Following Arvest Bank acquisition, role of Bear State CEO still unclear
In April, eight months after the deal was announced, Arvest Bank completed its all-cash purchase — for $391 million — of Bear State Financial Inc., the publicly traded parent company of Bear State Bank.
What that means for Matt Machen is still unclear. Machen, a member of the Northwest Arkansas Business Journal’s Forty Under 40 class in 2009, was just 35 when Bear State’s board of directors elected him president and CEO of the holding company and CEO of the bank. That was in January 2017.
Machen, whose lending career started in 2003 with First Security Bank, joined Bear State (then First Federal Bank) following a $46.3 million recapitalization in 2011 by Bear State Financial Holdings. He successfully led the bank’s turnaround in Northwest Arkansas as market president before relocating to Little Rock in 2013 to become chief financial officer of the company and the bank. He was promoted to bank president in 2016.
An Arvest spokesman said Machen’s role right now is focused solely on integrating the two banks. Sept. 24 will be the first day Bear State customers will have full access to Arvest branches, services and systems, and when 20 Bear State branches will become Arvest branches.

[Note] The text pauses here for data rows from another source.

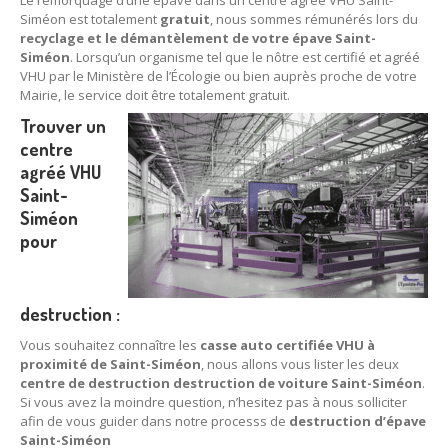
Le remorquage d’une épave dans un centre agréé VHU Saint-
Siméon est totalement
gratuit
, nous sommes rémunérés lors du
recyclage et le démantèlement de votre épave Saint-
Siméon
. Lorsqu’un organisme tel que le nôtre est certifié et agréé
VHU par le Ministère de l’Écologie ou bien auprès proche de votre
Mairie, le service doit être totalement gratuit.
Trouver un
centre
agréé VHU
Saint-
Siméon
pour
destruction :
Vous souhaitez connaître les
casse auto certifiée VHU à
proximité de Saint-Siméon
, nous allons vous lister les deux
centre de destruction destruction de voiture Saint-Siméon
.
Si vous avez la moindre question, n’hesitez pas à nous solliciter
afin de vous guider dans notre processs de
destruction d’épave
Saint-Siméon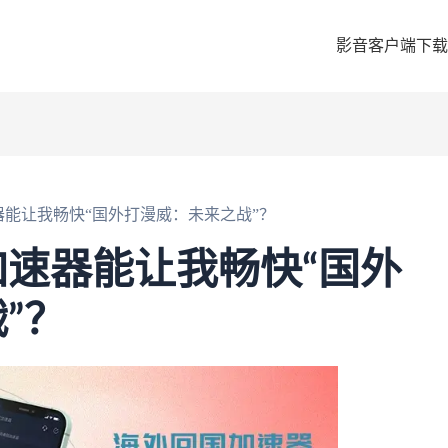
影音客户端下载
能让我畅快“国外打漫威：未来之战”？
速器能让我畅快“国外
”？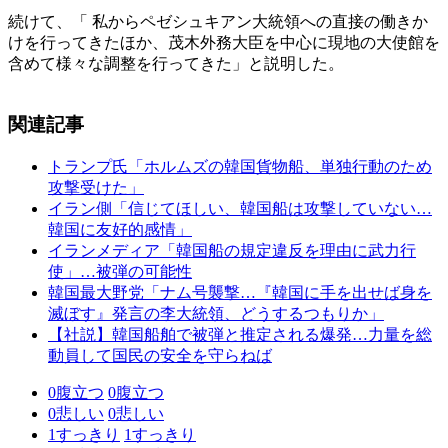
続けて、「 私からペゼシュキアン大統領への直接の働きか
けを行ってきたほか、茂木外務大臣を中心に現地の大使館を
含めて様々な調整を行ってきた」と説明した。
関連記事
トランプ氏「ホルムズの韓国貨物船、単独行動のため
攻撃受けた」
イラン側「信じてほしい、韓国船は攻撃していない…
韓国に友好的感情」
イランメディア「韓国船の規定違反を理由に武力行
使」…被弾の可能性
韓国最大野党「ナム号襲撃…『韓国に手を出せば身を
滅ぼす』発言の李大統領、どうするつもりか」
【社説】韓国船舶で被弾と推定される爆発…力量を総
動員して国民の安全を守らねば
0
腹立つ
0
腹立つ
0
悲しい
0
悲しい
1
すっきり
1
すっきり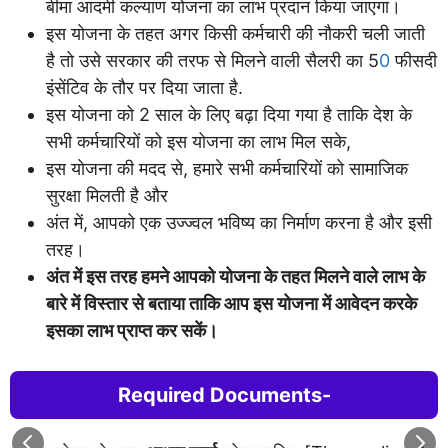
बीमा आदमी कल्याण योजना का लाभ प्रदान किया जाएगा।
इस योजना के तहत अगर किसी कर्मचारी की नौकरी चली जाती
है तो उसे सरकार की तरफ से मिलने वाली सैलरी का 5
0
फीसदी
इंसेंटिव के तौर पर दिया जाता है.
इस योजना को 2 साल के लिए बढ़ा दिया गया है ताकि देश के
सभी कर्मचारियों को इस योजना का लाभ मिल सके,
इस योजना की मदद से, हमारे सभी कर्मचारियों को सामाजिक
सुरक्षा मिलती है और
अंत में, आपको एक उज्ज्वल भविष्य का निर्माण करना है और इसी
तरह।
अंत में इस तरह हमने आपको योजना के तहत मिलने वाले लाभ के
बारे में विस्तार से बताया ताकि आप इस योजना में आवेदन करके
इसका लाभ प्राप्त कर सकें।
Required Documents-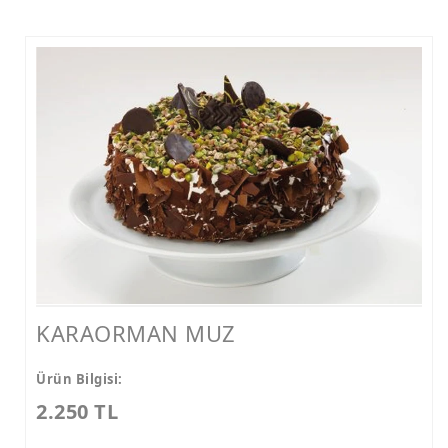
KARAORMAN MUZ
Ürün Bilgisi:
2.250 TL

Although all Arvest branches are technically part of the same Fayetteville charter, the company maintains 16 separate community bank markets in Arkansas, Missouri, Kansas and Oklahoma, each with its own executive team and advisory board.
A Bear State executive whose role is known is actually now a Bear State alum. Matt Brasel, who backfilled Machen’s job as Northwest Arkansas market president in 2013, has taken a job as chief financial officer at CrossMar Investments, a commercial development group in Bentonville led by Chris Crossland and Phil Martz.
Like Machen, Brasel also is an alum of the Business Journal’s Forty Under 40 program. He was recognized in the class of 2015.